9 giugno 2016 - 11:25


foto Asteriti

(Jamma) – “Sul sito dei Monopoli è presente un “Intervento del Vicedirettore Aronica” dal titolo “Le dimensioni del gioco pubblico” che, con parole agghiaccianti, prende posizione su diversi aspetti del gioco d’azzardo pubblico, ivi compresa la dipendenza dall’azzardo, per negarla, ovviamente” scrive l’avv.
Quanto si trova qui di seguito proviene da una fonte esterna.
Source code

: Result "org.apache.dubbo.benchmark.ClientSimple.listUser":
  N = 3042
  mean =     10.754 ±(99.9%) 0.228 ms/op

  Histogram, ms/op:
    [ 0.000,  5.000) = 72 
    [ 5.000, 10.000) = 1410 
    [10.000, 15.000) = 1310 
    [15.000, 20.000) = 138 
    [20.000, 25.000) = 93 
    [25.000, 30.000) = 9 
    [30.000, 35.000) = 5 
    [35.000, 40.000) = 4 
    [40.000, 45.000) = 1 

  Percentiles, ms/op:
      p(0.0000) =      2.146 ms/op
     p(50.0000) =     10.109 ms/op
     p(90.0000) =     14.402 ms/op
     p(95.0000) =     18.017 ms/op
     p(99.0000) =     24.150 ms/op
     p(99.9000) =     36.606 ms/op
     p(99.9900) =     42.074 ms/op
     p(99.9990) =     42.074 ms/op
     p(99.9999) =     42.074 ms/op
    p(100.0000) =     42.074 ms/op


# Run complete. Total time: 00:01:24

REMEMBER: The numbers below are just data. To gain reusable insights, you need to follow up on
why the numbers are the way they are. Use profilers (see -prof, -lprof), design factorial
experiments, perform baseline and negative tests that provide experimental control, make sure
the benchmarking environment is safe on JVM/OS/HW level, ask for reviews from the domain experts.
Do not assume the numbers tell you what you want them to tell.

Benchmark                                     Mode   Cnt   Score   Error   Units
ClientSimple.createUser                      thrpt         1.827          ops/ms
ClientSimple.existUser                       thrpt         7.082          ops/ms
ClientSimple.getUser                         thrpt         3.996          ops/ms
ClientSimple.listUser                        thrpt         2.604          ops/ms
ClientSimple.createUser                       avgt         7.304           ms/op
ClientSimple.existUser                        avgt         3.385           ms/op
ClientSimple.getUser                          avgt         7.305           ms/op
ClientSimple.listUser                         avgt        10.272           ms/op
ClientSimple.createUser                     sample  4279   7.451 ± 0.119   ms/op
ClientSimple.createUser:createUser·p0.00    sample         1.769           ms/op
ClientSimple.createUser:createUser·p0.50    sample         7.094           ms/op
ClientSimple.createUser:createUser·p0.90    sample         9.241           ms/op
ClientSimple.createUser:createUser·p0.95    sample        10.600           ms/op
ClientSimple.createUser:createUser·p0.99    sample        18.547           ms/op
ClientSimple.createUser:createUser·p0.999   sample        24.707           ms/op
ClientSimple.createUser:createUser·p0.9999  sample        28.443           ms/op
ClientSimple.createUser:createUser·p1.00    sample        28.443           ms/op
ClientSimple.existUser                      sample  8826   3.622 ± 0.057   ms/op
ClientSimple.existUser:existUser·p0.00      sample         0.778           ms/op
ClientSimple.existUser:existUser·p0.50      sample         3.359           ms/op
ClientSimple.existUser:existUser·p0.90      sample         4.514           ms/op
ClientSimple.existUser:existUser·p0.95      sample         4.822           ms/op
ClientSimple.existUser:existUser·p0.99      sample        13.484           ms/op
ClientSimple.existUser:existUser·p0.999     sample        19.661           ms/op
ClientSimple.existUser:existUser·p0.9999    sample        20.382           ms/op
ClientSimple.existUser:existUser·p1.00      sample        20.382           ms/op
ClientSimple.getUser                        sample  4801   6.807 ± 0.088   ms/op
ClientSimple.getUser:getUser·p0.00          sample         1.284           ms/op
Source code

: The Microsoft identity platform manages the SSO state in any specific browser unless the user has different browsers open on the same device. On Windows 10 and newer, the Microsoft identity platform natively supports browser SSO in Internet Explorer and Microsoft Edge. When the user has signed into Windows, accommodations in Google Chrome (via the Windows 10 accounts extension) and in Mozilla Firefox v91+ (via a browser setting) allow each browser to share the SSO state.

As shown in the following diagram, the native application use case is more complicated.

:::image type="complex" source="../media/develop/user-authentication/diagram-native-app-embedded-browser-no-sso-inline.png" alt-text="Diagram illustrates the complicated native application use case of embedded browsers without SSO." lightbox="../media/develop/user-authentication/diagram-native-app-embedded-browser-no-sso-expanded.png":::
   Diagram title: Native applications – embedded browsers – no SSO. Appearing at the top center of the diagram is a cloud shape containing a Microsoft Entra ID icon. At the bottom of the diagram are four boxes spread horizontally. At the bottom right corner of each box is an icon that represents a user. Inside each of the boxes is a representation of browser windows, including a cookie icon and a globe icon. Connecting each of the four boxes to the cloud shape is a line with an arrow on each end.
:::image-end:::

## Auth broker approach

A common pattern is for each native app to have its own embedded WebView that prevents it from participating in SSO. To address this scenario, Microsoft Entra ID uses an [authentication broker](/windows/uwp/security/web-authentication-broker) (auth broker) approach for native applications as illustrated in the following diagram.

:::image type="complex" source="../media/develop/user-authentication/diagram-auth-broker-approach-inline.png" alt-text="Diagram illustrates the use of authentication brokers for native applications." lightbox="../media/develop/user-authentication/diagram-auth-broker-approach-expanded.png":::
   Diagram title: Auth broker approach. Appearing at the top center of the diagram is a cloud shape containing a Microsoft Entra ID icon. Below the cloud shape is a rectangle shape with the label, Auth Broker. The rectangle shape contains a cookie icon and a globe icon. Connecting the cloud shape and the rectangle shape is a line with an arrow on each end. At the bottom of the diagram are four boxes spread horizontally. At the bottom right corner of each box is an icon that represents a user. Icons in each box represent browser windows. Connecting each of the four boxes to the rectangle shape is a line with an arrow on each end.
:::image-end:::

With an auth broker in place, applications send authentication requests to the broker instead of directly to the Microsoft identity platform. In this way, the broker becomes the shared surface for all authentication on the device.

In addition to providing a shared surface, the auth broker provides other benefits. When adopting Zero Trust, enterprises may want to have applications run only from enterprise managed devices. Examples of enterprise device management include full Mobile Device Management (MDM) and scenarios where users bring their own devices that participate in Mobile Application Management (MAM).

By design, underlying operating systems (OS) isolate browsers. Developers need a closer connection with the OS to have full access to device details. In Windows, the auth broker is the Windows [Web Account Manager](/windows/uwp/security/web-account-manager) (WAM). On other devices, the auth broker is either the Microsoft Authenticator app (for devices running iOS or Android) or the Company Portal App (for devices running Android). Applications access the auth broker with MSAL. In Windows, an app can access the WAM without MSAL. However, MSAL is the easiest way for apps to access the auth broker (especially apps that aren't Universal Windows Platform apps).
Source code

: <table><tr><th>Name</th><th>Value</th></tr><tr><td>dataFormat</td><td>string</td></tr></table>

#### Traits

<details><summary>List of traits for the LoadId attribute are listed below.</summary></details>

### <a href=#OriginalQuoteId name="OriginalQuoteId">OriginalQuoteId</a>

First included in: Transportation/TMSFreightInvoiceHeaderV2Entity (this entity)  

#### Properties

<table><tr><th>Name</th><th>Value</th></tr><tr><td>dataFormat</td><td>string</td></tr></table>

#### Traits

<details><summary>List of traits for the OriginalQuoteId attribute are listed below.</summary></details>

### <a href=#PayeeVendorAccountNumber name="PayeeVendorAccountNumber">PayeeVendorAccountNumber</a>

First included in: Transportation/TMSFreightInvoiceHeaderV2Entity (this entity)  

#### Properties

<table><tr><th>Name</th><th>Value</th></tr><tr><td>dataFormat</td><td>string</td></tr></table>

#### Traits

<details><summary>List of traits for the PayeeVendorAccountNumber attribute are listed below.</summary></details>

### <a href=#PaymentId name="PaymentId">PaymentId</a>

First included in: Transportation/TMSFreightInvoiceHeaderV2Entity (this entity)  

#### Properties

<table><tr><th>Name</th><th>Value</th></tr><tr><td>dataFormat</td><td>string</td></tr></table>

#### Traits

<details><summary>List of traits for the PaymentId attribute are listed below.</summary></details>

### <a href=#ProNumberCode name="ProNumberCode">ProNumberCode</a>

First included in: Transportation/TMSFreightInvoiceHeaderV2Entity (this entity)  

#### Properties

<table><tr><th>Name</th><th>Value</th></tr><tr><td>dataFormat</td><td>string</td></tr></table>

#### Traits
Osvaldo Asteriti.

 

“L’opinione espressa da Aronica, che rappresenta l’opinione “ufficiale” dei monopoli, risulta beffardamente offensiva nei confronti delle milioni di persone, famiglie comprese, che vivono quotidianamente il dramma della dipendenza. Secondo l’ineffabile Vicedirettore: “Se si eccettuano le VLT, cui non è difficile associare la possibilità di perdite economiche anche ingenti in un breve lasso di tempo, il rischio di una spesa eccessiva attraverso gli altri canali del gioco legale sembra riconducibile più direttamente a una attitudine soggettiva del giocatore piuttosto che alle insidie intrinseche dei diversi giochi”.

 

In conclusione – prosegue Asteriti – perdere molto in poco tempo appare come una remota possibilità riferita solo alla VLT, mentre per gli altri giochi (i 58 g&v attivi?), invece, le perdite ingenti in poco tempo dipendono solo da una attitudine del giocatore. Per quanto riguarda la dipendenza, poi, il nostro accetta ma non condivide “Che di questa attitudine si possa parlare anche in termini medici, ovvero come di una patologia specifica”, ritenendo comunque il passaggio dall’attitudine alla dipendenza come “un passo successivo che ormai viene compiuto pacificamente”. E prosegue: “Ciò che appare, tuttavia, paradossale sono le conseguenze che se ne traggono circa l’offerta legale di gioco. In realtà, dimostrare che esiste una patologia specifica e che esistono soggetti incapaci di controllarsi, causa una loro predisposizione individuale, dovrebbe alleggerire le responsabilità dell’offerta”.

 

Quindi, la dipendenza è una attitudine e, ove fosse dimostrata l’esistenza della conseguente patologia specifica, questa sarebbe totalmente ascrivibile alla predisposizione individuale di alcuni giocatori “incapaci di controllarsi”, mai addebitabile all’offerta. Io credo che queste parole dimostrino lo spregio con cui lo Stato considera il fenomeno della dipendenza patologica indotta dal gioco d’azzardo “legale”, di cui peraltro anche il Sottosegretario Baretta ammette l’offerta fuori ogni controllo e ragionevolezza, e costituisce un salto all’indietro di un secolo: la dipendenza come “vizio del gioco” di cui soffrono alcune persone incapaci di controllarsi. Non c’è da meravigliarsi di questa opinione, visto che in Italia non esiste neanche la mafia, solo una invenzione dei giornalisti del continente. Basta convincere le famiglie delle centinaia di vittime della mafia, assassinati forse per una “predisposizione individuale”” conclude Asteriti.